Tayeb Hussain, Haroona Bibi, Gouri Rani Chakraborty.
Three deaths in the past week ' not to mention the 15-20 allegations of medical negligence every week at hospitals in the city ' is a grim reminder of the state of healthcare here.
Rattled by the deaths, the state health department mandarins have gone into a huddle and begun a process to identify what is actually ailing the health system in the city and across Bengal.
'The attitude of the staff members and accountability of doctors ' we have to do something about this now and immediately,' says Prabhakar Chatterjee, the director of health services, assigned by the government to make drastic changes in the healthcare delivery system.
Gouri Rani's death at Sambhunath Pandit Hospital earlier this week revealed how negligent nurses can be ' they failed to notice ants crawling into her bandaged eye. But very few would know about the great disparity in the number of attending nurses and patients admitted.
While the rules laid down by the Medical Council of India and all international watchdog agencies specify that one nurse should be assigned the task of taking care of three patients only, Bengal has a one-nurse-for-20-patients ratio, which is in direct violation of healthcare norms.
'The government on paper has one nurse taking care of five patients. But in reality, we have one nurse sometimes looking after 40 patients in a ward and it is an impossible task to look after each and every patient in such a situation,' a senior health official in charge of nurses in a city hospital revealed.
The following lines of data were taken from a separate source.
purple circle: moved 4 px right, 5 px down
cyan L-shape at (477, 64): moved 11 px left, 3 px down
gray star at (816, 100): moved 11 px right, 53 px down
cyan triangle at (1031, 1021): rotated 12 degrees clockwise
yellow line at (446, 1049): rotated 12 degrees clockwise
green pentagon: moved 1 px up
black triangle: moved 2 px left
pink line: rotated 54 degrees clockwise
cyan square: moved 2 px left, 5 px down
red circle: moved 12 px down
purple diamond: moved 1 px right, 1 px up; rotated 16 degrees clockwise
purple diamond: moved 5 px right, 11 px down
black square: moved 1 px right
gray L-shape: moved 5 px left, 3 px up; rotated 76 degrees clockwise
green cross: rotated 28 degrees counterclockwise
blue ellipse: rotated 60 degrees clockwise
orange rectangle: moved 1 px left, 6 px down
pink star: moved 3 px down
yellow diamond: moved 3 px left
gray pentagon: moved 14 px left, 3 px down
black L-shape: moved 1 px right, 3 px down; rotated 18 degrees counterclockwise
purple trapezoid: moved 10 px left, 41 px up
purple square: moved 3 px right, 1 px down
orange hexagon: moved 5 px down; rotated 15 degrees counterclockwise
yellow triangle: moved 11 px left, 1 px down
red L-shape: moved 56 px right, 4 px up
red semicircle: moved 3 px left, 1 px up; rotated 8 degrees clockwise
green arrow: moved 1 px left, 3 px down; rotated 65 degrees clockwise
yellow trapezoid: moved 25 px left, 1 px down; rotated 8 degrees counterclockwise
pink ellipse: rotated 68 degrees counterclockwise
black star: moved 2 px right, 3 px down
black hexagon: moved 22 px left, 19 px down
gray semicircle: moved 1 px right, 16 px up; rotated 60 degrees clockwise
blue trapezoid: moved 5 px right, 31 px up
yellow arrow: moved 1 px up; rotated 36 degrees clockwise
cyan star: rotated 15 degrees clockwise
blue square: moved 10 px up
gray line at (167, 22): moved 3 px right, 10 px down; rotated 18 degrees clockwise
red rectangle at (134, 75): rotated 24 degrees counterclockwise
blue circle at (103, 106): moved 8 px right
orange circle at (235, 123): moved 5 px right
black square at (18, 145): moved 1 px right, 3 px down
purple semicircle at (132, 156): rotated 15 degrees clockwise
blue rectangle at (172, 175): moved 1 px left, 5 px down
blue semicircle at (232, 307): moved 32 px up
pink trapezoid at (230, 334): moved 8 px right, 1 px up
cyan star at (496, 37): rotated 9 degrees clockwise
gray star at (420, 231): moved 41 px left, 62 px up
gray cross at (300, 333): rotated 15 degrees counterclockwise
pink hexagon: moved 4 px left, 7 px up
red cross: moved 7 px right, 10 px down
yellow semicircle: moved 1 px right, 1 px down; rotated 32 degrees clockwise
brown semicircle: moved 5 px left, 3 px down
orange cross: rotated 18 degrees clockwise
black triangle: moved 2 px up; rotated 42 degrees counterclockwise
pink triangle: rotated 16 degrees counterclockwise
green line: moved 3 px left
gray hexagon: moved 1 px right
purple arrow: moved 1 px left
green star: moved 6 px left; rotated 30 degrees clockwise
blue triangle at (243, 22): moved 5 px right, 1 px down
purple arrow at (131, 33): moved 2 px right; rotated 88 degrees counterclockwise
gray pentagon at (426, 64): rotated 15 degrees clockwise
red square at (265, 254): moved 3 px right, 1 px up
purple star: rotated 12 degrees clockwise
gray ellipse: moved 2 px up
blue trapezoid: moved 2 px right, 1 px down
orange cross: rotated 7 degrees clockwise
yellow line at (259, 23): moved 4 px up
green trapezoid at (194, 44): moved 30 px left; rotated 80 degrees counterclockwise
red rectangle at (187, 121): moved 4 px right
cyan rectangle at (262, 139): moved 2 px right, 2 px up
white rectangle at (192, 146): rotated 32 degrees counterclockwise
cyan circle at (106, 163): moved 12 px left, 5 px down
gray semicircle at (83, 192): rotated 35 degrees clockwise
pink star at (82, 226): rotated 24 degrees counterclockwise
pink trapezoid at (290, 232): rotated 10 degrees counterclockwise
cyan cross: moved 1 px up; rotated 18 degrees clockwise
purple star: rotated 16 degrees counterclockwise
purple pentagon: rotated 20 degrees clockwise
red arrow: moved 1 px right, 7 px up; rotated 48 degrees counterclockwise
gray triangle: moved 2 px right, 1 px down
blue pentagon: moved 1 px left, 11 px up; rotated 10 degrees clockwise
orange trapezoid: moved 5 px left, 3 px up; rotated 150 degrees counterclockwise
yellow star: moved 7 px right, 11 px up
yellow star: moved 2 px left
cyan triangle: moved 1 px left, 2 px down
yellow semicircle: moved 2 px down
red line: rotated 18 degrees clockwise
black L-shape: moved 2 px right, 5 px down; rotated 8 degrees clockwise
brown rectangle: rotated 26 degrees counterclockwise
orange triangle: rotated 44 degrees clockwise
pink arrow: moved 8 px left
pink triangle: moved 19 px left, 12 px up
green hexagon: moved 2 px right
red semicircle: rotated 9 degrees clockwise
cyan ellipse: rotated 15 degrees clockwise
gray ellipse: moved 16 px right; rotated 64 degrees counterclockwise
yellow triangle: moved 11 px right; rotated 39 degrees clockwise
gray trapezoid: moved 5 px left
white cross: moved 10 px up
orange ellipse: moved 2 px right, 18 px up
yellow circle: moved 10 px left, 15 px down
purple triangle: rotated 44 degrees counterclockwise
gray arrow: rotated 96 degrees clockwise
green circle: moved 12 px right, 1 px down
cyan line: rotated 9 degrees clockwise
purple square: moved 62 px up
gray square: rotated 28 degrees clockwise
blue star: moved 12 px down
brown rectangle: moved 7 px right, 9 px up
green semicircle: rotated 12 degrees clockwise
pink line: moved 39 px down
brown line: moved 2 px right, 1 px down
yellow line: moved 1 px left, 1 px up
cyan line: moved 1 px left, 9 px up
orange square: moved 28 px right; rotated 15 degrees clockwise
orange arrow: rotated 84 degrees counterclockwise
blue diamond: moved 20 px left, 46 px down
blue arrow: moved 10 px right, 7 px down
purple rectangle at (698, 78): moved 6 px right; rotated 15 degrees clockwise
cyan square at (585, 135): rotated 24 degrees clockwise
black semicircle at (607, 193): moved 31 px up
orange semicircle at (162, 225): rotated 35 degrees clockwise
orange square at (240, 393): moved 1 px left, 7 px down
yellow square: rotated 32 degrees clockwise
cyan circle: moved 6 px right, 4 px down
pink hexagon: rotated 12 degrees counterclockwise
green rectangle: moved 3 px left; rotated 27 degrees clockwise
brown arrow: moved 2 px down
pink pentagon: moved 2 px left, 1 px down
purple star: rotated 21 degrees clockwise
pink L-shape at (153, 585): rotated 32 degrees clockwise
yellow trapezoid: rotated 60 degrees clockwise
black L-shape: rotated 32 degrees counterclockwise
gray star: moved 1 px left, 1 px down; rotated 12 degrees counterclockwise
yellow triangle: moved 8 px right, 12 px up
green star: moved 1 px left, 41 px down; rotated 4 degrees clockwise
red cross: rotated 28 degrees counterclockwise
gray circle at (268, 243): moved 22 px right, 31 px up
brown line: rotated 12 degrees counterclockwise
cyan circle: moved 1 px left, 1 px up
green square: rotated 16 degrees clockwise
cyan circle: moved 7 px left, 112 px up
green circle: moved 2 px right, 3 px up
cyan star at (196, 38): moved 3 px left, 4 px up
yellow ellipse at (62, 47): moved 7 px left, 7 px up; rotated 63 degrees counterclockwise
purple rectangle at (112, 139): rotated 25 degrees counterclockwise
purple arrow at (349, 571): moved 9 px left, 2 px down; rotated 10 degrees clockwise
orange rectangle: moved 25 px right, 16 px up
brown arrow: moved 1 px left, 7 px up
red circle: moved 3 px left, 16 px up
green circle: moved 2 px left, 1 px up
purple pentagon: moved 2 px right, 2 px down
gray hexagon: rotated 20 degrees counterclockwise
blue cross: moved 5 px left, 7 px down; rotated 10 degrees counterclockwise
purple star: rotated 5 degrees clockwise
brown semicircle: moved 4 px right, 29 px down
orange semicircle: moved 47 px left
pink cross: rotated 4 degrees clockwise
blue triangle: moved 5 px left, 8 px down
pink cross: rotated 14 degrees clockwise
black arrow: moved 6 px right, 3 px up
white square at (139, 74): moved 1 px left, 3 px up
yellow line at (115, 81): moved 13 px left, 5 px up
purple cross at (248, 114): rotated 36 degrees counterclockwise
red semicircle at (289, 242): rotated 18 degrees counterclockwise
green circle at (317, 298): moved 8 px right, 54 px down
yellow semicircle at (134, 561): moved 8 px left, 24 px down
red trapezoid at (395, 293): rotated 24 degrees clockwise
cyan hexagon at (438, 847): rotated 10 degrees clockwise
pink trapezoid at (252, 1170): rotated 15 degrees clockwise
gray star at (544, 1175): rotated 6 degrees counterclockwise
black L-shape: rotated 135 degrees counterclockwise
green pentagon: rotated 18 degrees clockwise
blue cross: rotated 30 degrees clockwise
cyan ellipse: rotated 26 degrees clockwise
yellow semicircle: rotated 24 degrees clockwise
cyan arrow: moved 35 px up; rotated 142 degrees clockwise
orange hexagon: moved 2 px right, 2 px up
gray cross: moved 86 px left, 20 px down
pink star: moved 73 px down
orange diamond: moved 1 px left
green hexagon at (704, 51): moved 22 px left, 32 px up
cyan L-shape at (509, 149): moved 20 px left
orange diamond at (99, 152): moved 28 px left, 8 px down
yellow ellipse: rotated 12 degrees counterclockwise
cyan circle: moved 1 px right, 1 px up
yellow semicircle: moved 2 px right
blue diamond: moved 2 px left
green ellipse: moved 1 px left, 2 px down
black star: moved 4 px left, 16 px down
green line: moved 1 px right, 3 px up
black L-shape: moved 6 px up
Flouting guidelines, most of the city's state-run hospitals do not allot specially trained nurses to emergency operation theatres, intensive care units, outpatient departments and other specialised wings.
'With no alternative left, the hospital authorities shift nurses from the wards to these departments, creating a void in the wards. Incidents such as Gouri Rani's are inevitable if things go on like this,' says Anshuman Mitra, the Calcutta district committee secretary of the city-based healthcare body, Medical Service Centre.
'There are 24,000 vacancies for nurses, but what the government did was induct only 1,000 nurses in two batches of 500 each. In such a situation, nurses can get irritated at nagging patients and their relatives,' Mitra explained.
Not just nurses, city hospitals lack doctors and beds, too.
There are some 5,000 beds in the city's state-run hospitals. 'In the past year and a half, the flow of patients has increased by almost 20 per cent but we have not been able to increase the number of beds. We will have to continue working with whatever resources are at hand as increasing beds is not on the agenda right now,' said Chatterjee.
Across Bengal, about 100 patients are admitted to be placed on hospital floors every day, for whom doctors and nurses, who are far fewer in number than they should be, do not have either time or interest.
Accountability and symp-athetic treatment of patients and their kin is an area giving the authorities sleepless nights. Earlier this year, the government announced amid fanfare that it would try to bring accountability by introducing a diary on which doctors would sign their names and write down what they did that day. Senior Swasthya Bhavan officials were to go through the records.
'The entire plan to reform doctors failed as no one bothers to sign or do their work. There is no accountability and a section of doctors is still more busy with private practice,' said R.D. Dubey, the editor of the Journal of Indian Medical Association.
The health department has now decided to pump in about Rs 10 lakh into orientation programmes for doctors and nurses where tests of communication skills and attitude will be of great importance. The diagnosis of the health system's ailments has revealed that attitude problem is the single largest issue that officials have to deal with. Stress and lack of proper training follow.
'We have decided to focus on making the hospitals stress free and get all the staff to undergo the orientation programmes. Tending to patients with a little care will be our primary concern in the days to come,' said Chatterjee.